When Claudia Fleming, pastry chef and co-owner of the North Fork Table and Inn in Southold, was invited to prepare dessert for 1,000 people at the City Meals on Wheels benefit in June at Rockefeller Center, she immediately knew she’d make her legendary panna cotta. But she needed to confer with Karen Catapano, her local goat farmer.
You see, the panna cotta has become legendary partly because Fleming replaced the more common buttermilk base with goat milk yogurt from nearby Catapano Goat Dairy in Peconic. “It’s a great alternative,” said Fleming, who first stopped in at the farm when she and her husband, chef Gerry Hayden, were scouting out local ingredients last spring. “It’s very silky, slightly tangy, and not quite as fat rich as traditional panna cotta.” The panna cotta is flavored with orange zest and served with strawberries — fresh during strawberry season and frozen from local sources the rest of the year.
One thousand panna cottas is a lot of yogurt, so Catapano offered to take part of the payment in credit at the North Fork Table and Inn, where her husband, Michael Catapano, who splits his time between being a doctor and making award-winning cheeses, love to dine.
“We kind of do that sort of thing for each other,” Catapano said. People who stop into her roadside stand asking for dinner recommendations will likely be steered toward the North Fork Table and Inn. And Fleming and others at the restaurant point their customers toward the goat farm: “We send people there all the time. It’s like part of the North Fork thing, the wineries, Wickham’s Fruit Farm, and Catapano Dairy.”
It’s got all the makings of a long-term relationship. In addition to the panna cotta, Fleming uses the goat milk yogurt for breakfast at the inn. Hayden uses the farm’s chèvre in a salad alongside a variety of baby beets and pistachios, and topped with a pistachio oil and sherry vinaigrette. “It’s become something he can’t take off the menu,” Fleming said.
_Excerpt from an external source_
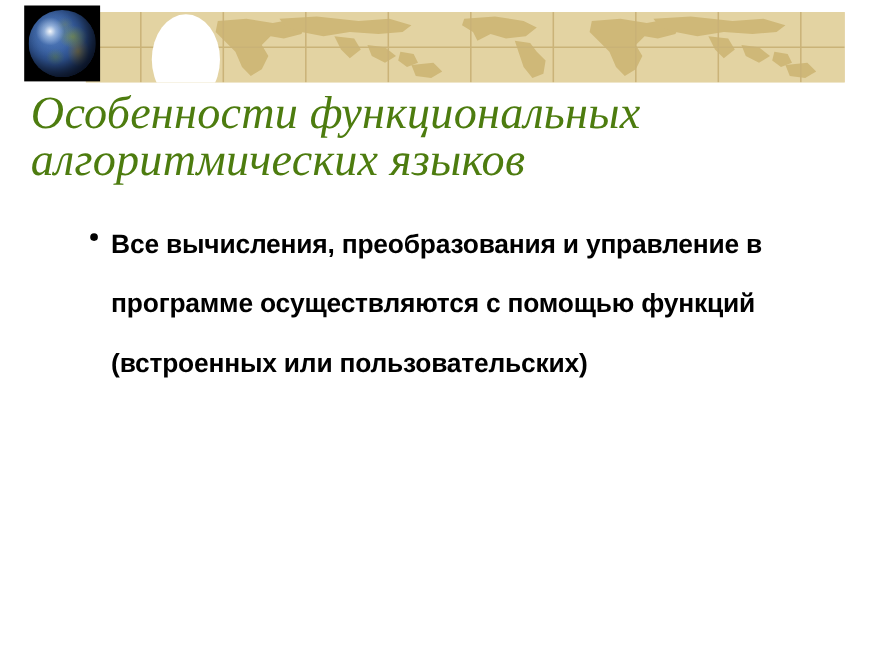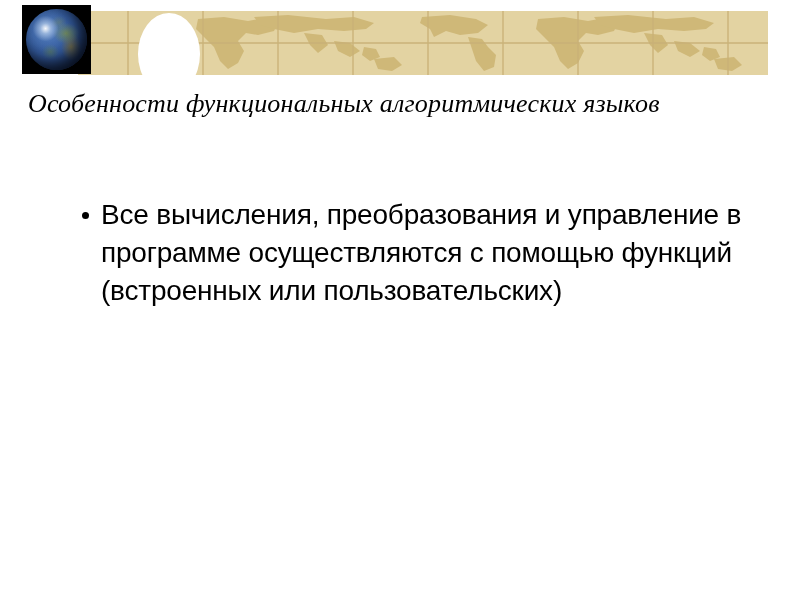"Особенности функциональных" #title { color: #000000 -> #4d7c0f; font-size: 26px -> 42px }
Fleming also whips the cheese and yogurt (along with mascarpone and some heavy cream) into a filling for her cannoli or between layers of her napoleon. “I try to get it in there whenever I can,” which even includes non-edible products like the Delicate Doe goat milk soaps, shaving bars and lotions Catapano blends for the inn’s overnight guests.
“When I mentioned that we wanted to use it in the inn, Karen said it’s expensive,” said Fleming. “But we wanted to make the commitment. You profess all this local stuff and there it is right in front of my face and how can I not use it?”